Here he reveals the limitations of his own approach.  The problem of climate change is so urgent that we cannot wait for people to come to some kind of spiritual agreement.

And that would be my only quibble with Heath’s argument.   Who says we have to wait for people to come to some kind of agreement.   Stephen Carter offered the way through this apparent dilemma.  paraphrasing, at best:  in the marketplace of ideas, let’s allow all value systems, and especially not discount those arriving from a faith perspective.

In Heath’s behalf, he offers the necessary philosophic (mathematical logic, really) perspective:

 This commitment can be found at the heart of the “polluter pays” principle, which Pope Francis also endorses.  Most people like this idea when it’s read forward: “If you pollute, then you should pay.”   They dislike it, however when read backward:  “if you’re willing to pay, then you should be allowed to pollute.”

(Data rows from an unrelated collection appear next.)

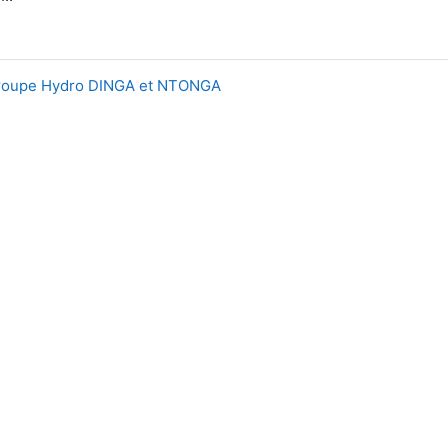
groupe Hydro DINGA et NTONGA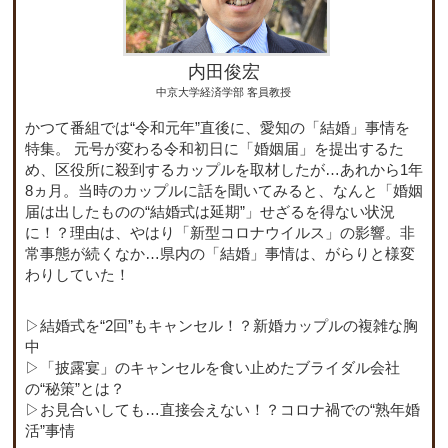
内田俊宏
中京大学経済学部 客員教授
かつて番組では“令和元年”直後に、愛知の「結婚」事情を
特集。 元号が変わる令和初日に「婚姻届」を提出するた
め、区役所に殺到するカップルを取材したが…あれから1年
8ヵ月。当時のカップルに話を聞いてみると、なんと「婚姻
届は出したものの“結婚式は延期”」せざるを得ない状況
に！？理由は、やはり「新型コロナウイルス」の影響。非
常事態が続くなか…県内の「結婚」事情は、がらりと様変
わりしていた！
▷結婚式を“2回”もキャンセル！？新婚カップルの複雑な胸
中
▷「披露宴」のキャンセルを食い止めたブライダル会社
の“秘策”とは？
▷お見合いしても…直接会えない！？コロナ禍での“熟年婚
活”事情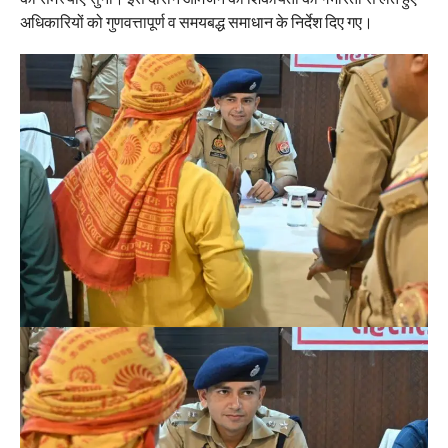
अधिकारियों को गुणवत्तापूर्ण व समयबद्ध समाधान के निर्देश दिए गए।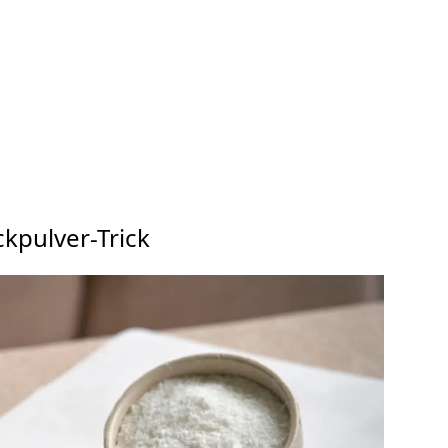
ckpulver-Trick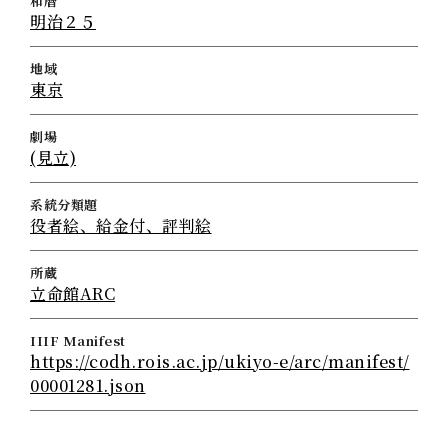
和暦
明治２５
地域
東京
劇場
(見立)
系統分類題
役者絵、給金付、評判絵
所蔵
立命館ARC
IIIF Manifest
https://codh.rois.ac.jp/ukiyo-e/arc/manifest/
00001281.json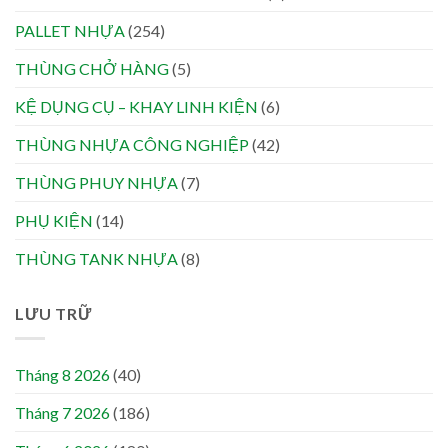
PALLET NHỰA
(254)
THÙNG CHỞ HÀNG
(5)
KỆ DỤNG CỤ – KHAY LINH KIỆN
(6)
THÙNG NHỰA CÔNG NGHIỆP
(42)
THÙNG PHUY NHỰA
(7)
PHỤ KIỆN
(14)
THÙNG TANK NHỰA
(8)
LƯU TRỮ
Tháng 8 2026
(40)
Tháng 7 2026
(186)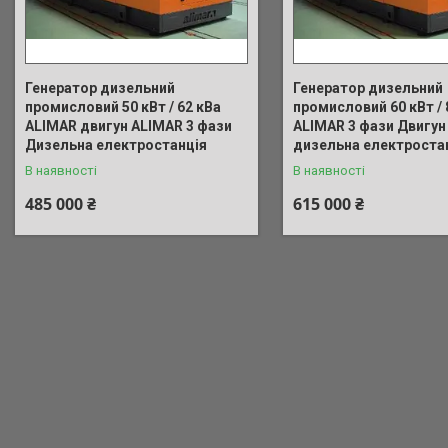
Генератор дизельний
Генератор дизельний
промисловий 50 кВт / 62 кВа
промисловий 60 кВт / 
ALIMAR двигун ALIMAR 3 фази
ALIMAR 3 фази Двигун
Дизельна електростанція
дизельна електроста
В наявності
В наявності
485 000 ₴
615 000 ₴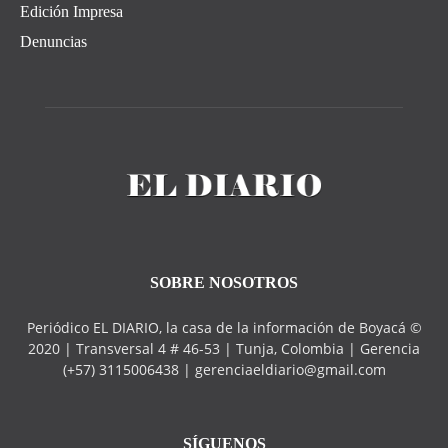
Edición Impresa
Denuncias
SOBRE NOSOTROS
Periódico EL DIARIO, la casa de la información de Boyacá ©
2020 | Transversal 4 # 46-53 | Tunja, Colombia | Gerencia
(+57) 3115006438 | gerenciaeldiario@gmail.com
SÍGUENOS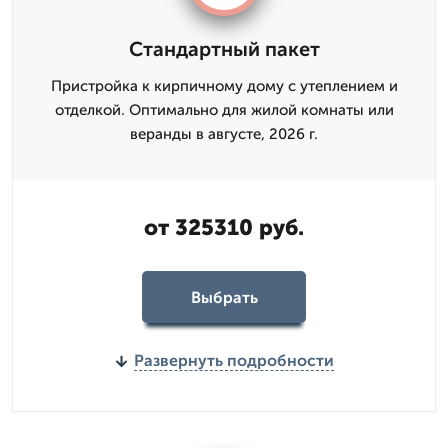
Стандартный пакет
Пристройка к кирпичному дому с утеплением и
отделкой. Оптимально для жилой комнаты или
веранды в августе, 2026 г.
от 325310 руб.
Выбрать
Развернуть подробности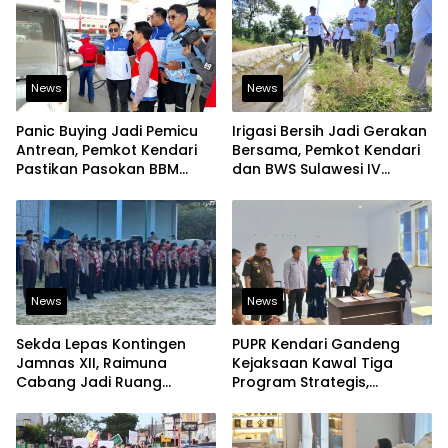
News
News
Panic Buying Jadi Pemicu
Irigasi Bersih Jadi Gerakan
Antrean, Pemkot Kendari
Bersama, Pemkot Kendari
Pastikan Pasokan BBM
dan BWS Sulawesi IV
Tetap Aman
Perkuat Ketahanan
Pangan
News
News
Sekda Lepas Kontingen
PUPR Kendari Gandeng
Jamnas XII, Raimuna
Kejaksaan Kawal Tiga
Cabang Jadi Ruang
Program Strategis,
Lahirkan Pramuka Kreatif
Tegaskan Komitmen
dan Berjiwa Pemimpin
Bangun Infrastruktur
Berintegritas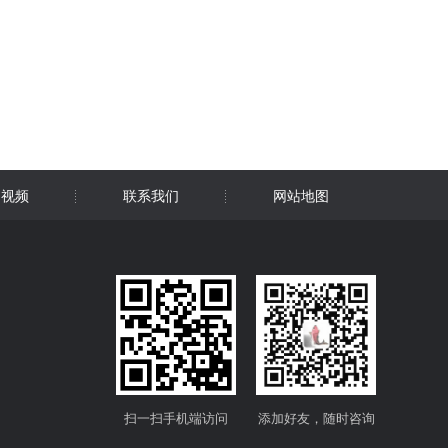
用视频
联系我们
网站地图
扫一扫手机端访问
添加好友，随时咨询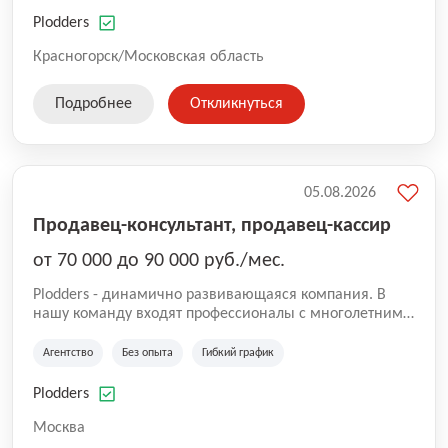
нам быть уверенными в надлежащем качестве
оказываемых услуг.
Plodders
Красногорск/Московская область
Подробнее
Откликнуться
05.08.2026
Продавец-консультант, продавец-кассир
от 70 000 до 90 000 руб./мес.
Plodders - динамично развивающаяся компания. В
нашу команду входят профессионалы с многолетним
опытом коммерческой и операционной деятельности
на рынке аутсорсинга, а накопленный опыт позволяют
Агентство
Без опыта
Гибкий график
нам быть уверенными в надлежащем качестве
оказываемых услуг.
Plodders
Москва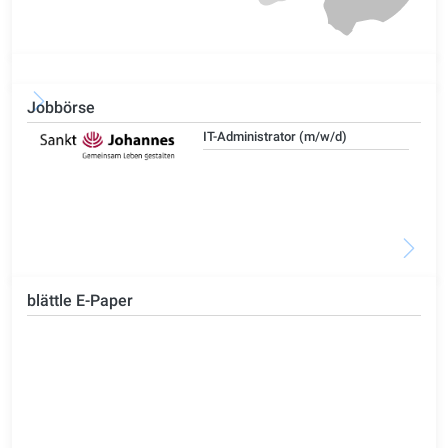
Jobbörse
IT-Administrator (m/w/d)
blättle E-Paper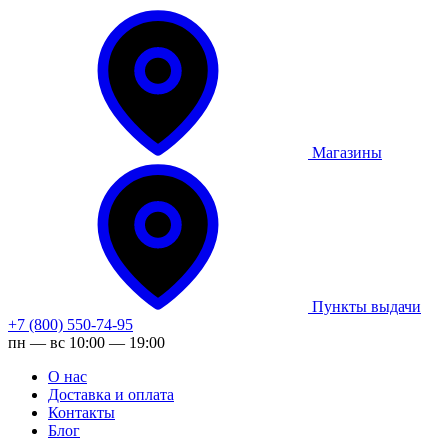
Магазины
Пункты выдачи
+7 (800) 550-74-95
пн — вс 10:00 — 19:00
О нас
Доставка и оплата
Контакты
Блог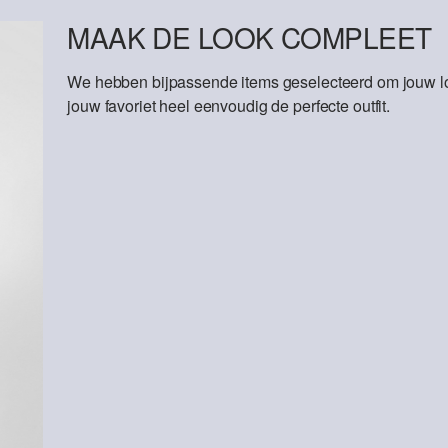
MAAK DE LOOK COMPLEET
We hebben bijpassende items geselecteerd om jouw lo
jouw favoriet heel eenvoudig de perfecte outfit.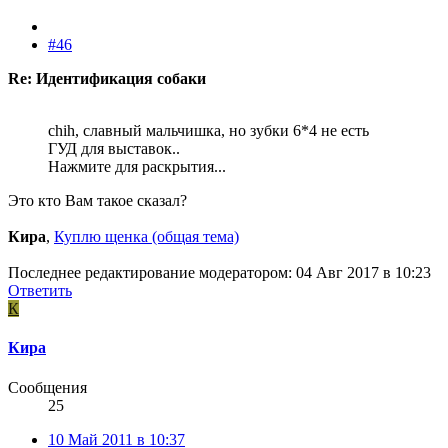
#46
Re: Идентификация собаки
chih, славный мальчишка, но зубки 6*4 не есть
ГУД для выставок..
Нажмите для раскрытия...
Это кто Вам такое сказал?
Кира
,
Куплю щенка (общая тема)
Последнее редактирование модератором:
04 Авг 2017 в 10:23
Ответить
К
Кира
Сообщения
25
10 Май 2011 в 10:37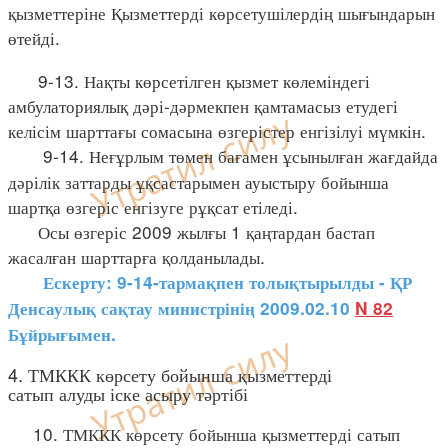
қызметтеріне Қызметтерді көрсетушілердің шығындарын
өтейді.
9-13. Нақты көрсетілген қызмет көлеміндегі
амбулаториялық дәрі-дәрмекпен қамтамасыз етудегі
келісім шарттағы сомасына өзгерістер енгізілуі мүмкін.
9-14. Неғұрлым төмен бағамен ұсынылған жағдайда
дәрілік заттарды ұқсастарымен ауыстыру бойынша
шартқа өзгеріс енгізуге рұқсат етіледі.
Осы өзгеріс 2009 жылғы 1 қаңтардан бастап
жасалған шарттарға қолданылады.
Ескерту: 9-14-тармақпен толықтырылды - ҚР
Денсаулық сақтау министрінің 2009.02.10
N 82
Бұйрығымен.
4. ТМККК көрсету бойынша қызметтерді
сатып алуды іске асыру тәртібі
10. ТМККК көрсету бойынша қызметтерді сатып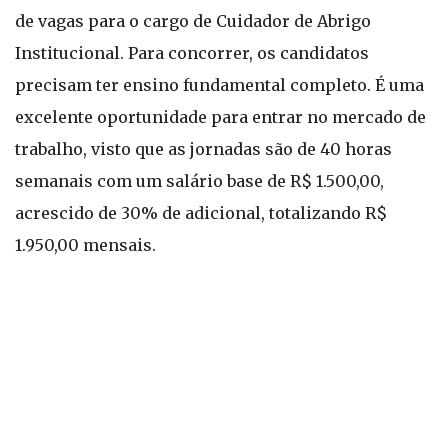
de vagas para o cargo de Cuidador de Abrigo
Institucional. Para concorrer, os candidatos
precisam ter ensino fundamental completo. É uma
excelente oportunidade para entrar no mercado de
trabalho, visto que as jornadas são de 40 horas
semanais com um salário base de R$ 1.500,00,
acrescido de 30% de adicional, totalizando R$
1.950,00 mensais.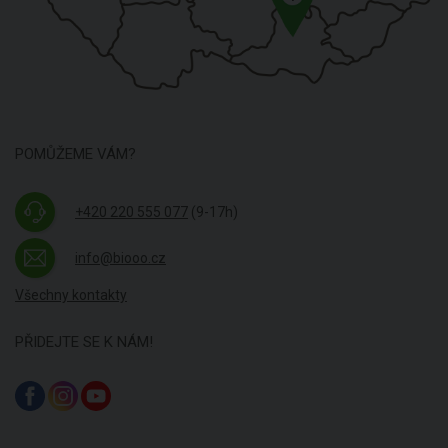
POMŮŽEME VÁM?
+420 220 555 077
(9-17h)
info@biooo.cz
Všechny kontakty
PŘIDEJTE SE K NÁM!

I’d not spent much time with this idea, and now realize my discomfort in it.   Hearkening, back to my teaching geometry at Benedictine, in the curricula of the time, this is where elementary boolean logic was taught.   “If A, then B, does not imply if B then A”, and so forth.   I used to challenge the students, “How may you answer ‘At a fork in the road do you turn right or left?'”   Most students, thinking for a few seconds would choose either obvious answer, some would still be scratching their heads.   I don’t think anyone got “Yes” as a possible response.  There are many ways to phrase such a choice.  The challenge is recognizing similar forks in the logical road.

Heath has shown me one I failed to recognized.

Not yet a diary

September 20, 2014

Since brother Mike introduced me to the latest in online software:

I’m moving my online public diary here.   I’ll have to get back to my tiddlyWiki-based blog  when I get some more time on my hands.    I’m also struggling with my commitment on command line vs web-based content.   Our NJ McGowans (Pat and my) content in question — private you can imagine — is purely financial:   expense, budget and financial, retirement data.